**REQUIREMENT:** Select, from the material below, each line with "textPath" in it.

[EXTRACTED INFORMATION]

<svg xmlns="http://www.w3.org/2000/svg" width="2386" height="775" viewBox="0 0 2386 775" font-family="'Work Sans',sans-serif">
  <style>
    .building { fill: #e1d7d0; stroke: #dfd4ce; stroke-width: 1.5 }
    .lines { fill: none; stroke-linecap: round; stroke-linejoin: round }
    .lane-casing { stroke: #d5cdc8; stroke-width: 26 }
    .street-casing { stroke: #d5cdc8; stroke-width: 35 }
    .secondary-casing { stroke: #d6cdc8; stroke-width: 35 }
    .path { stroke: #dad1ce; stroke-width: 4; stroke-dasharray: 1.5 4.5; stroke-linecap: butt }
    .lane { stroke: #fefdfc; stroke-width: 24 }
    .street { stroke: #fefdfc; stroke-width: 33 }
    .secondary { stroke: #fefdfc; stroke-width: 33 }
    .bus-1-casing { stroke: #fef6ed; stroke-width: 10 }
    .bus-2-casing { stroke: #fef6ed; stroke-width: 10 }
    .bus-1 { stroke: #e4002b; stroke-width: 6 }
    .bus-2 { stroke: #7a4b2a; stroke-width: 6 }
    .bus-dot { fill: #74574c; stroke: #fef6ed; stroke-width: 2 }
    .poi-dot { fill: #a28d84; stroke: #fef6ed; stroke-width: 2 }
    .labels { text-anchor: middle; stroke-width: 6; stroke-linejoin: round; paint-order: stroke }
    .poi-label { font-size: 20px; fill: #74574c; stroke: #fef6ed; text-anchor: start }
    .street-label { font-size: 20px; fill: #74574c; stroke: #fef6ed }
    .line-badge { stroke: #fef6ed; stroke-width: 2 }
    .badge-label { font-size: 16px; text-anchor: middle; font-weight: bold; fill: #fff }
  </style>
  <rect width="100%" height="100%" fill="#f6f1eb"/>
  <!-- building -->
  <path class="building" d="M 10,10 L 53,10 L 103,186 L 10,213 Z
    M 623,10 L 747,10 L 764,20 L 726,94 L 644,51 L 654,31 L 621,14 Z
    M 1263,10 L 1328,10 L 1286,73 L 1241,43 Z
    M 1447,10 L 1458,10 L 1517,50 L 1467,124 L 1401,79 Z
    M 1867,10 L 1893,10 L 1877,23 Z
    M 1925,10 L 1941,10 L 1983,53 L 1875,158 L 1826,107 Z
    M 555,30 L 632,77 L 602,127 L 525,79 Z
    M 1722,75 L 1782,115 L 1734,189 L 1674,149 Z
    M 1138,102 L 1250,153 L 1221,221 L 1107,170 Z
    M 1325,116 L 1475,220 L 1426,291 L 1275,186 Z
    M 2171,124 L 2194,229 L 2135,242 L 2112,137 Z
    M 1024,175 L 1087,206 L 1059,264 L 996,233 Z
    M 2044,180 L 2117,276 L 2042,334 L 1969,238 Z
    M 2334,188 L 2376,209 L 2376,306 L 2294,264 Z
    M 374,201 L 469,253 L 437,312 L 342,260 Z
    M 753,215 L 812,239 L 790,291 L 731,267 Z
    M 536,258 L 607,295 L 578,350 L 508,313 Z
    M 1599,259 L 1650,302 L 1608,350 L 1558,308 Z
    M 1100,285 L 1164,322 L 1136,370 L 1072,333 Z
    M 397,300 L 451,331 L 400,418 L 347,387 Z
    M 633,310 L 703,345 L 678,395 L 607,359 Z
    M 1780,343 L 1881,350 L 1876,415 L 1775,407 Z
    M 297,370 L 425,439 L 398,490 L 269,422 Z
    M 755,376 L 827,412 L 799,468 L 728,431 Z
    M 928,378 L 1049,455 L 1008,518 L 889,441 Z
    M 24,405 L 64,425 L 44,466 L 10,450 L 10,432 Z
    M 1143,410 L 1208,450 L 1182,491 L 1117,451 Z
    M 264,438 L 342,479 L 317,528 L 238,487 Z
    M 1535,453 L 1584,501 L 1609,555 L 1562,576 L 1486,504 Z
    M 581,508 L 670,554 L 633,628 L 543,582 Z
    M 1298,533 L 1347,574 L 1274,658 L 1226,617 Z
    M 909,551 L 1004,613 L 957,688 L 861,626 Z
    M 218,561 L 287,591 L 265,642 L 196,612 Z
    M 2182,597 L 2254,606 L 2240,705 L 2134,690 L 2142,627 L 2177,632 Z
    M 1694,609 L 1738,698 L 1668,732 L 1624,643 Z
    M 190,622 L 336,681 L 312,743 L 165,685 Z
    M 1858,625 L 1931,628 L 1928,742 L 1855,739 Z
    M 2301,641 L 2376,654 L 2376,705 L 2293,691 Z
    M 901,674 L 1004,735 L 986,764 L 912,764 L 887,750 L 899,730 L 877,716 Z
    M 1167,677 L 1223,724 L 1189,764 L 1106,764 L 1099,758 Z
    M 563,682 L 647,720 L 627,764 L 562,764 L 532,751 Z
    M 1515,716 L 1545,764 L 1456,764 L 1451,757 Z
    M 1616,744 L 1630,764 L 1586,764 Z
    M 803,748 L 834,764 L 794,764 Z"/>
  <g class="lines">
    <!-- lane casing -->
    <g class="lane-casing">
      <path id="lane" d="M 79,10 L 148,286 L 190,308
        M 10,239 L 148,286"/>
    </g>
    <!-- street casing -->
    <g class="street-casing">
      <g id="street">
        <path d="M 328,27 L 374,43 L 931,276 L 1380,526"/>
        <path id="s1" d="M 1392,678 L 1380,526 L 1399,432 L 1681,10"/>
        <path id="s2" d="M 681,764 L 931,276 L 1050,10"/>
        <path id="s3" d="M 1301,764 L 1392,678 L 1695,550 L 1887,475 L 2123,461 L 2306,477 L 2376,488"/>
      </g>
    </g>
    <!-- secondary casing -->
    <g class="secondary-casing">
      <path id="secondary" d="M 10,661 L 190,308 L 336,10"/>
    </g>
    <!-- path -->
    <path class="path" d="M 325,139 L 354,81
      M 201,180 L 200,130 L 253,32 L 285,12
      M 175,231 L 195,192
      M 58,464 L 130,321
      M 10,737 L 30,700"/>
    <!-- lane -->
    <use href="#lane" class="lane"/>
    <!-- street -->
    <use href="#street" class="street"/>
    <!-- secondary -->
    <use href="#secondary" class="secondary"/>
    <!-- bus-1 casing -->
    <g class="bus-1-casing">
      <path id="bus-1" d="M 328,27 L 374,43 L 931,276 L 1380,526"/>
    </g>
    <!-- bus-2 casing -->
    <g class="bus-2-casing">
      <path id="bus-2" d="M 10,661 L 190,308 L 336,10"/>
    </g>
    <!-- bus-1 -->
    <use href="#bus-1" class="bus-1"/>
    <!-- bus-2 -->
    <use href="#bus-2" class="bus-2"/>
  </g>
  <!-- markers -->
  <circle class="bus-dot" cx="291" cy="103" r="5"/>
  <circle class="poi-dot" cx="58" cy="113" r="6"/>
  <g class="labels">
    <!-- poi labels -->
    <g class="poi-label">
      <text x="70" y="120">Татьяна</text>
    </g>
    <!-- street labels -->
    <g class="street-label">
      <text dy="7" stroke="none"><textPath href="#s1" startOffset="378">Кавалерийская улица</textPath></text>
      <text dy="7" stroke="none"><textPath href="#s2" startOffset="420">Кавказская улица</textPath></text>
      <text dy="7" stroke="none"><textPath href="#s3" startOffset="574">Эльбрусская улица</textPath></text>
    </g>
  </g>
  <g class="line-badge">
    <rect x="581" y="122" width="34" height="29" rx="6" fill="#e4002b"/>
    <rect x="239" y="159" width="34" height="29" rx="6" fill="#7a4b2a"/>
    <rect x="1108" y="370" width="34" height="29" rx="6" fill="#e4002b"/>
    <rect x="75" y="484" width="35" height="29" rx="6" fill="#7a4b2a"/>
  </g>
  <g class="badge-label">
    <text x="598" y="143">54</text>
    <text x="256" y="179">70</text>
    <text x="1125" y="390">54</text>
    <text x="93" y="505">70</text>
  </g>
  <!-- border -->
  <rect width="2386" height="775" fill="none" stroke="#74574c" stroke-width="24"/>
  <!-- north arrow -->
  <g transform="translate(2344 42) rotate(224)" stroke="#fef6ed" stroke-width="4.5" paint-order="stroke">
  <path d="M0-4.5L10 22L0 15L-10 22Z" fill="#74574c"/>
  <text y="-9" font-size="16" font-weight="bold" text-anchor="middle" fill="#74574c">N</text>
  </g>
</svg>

[/EXTRACTED INFORMATION]

**TASK OUTPUT:**
      <text dy="7" stroke="none"><textPath href="#s1" startOffset="378">Кавалерийская улица</textPath></text>
      <text dy="7" stroke="none"><textPath href="#s2" startOffset="420">Кавказская улица</textPath></text>
      <text dy="7" stroke="none"><textPath href="#s3" startOffset="574">Эльбрусская улица</textPath></text>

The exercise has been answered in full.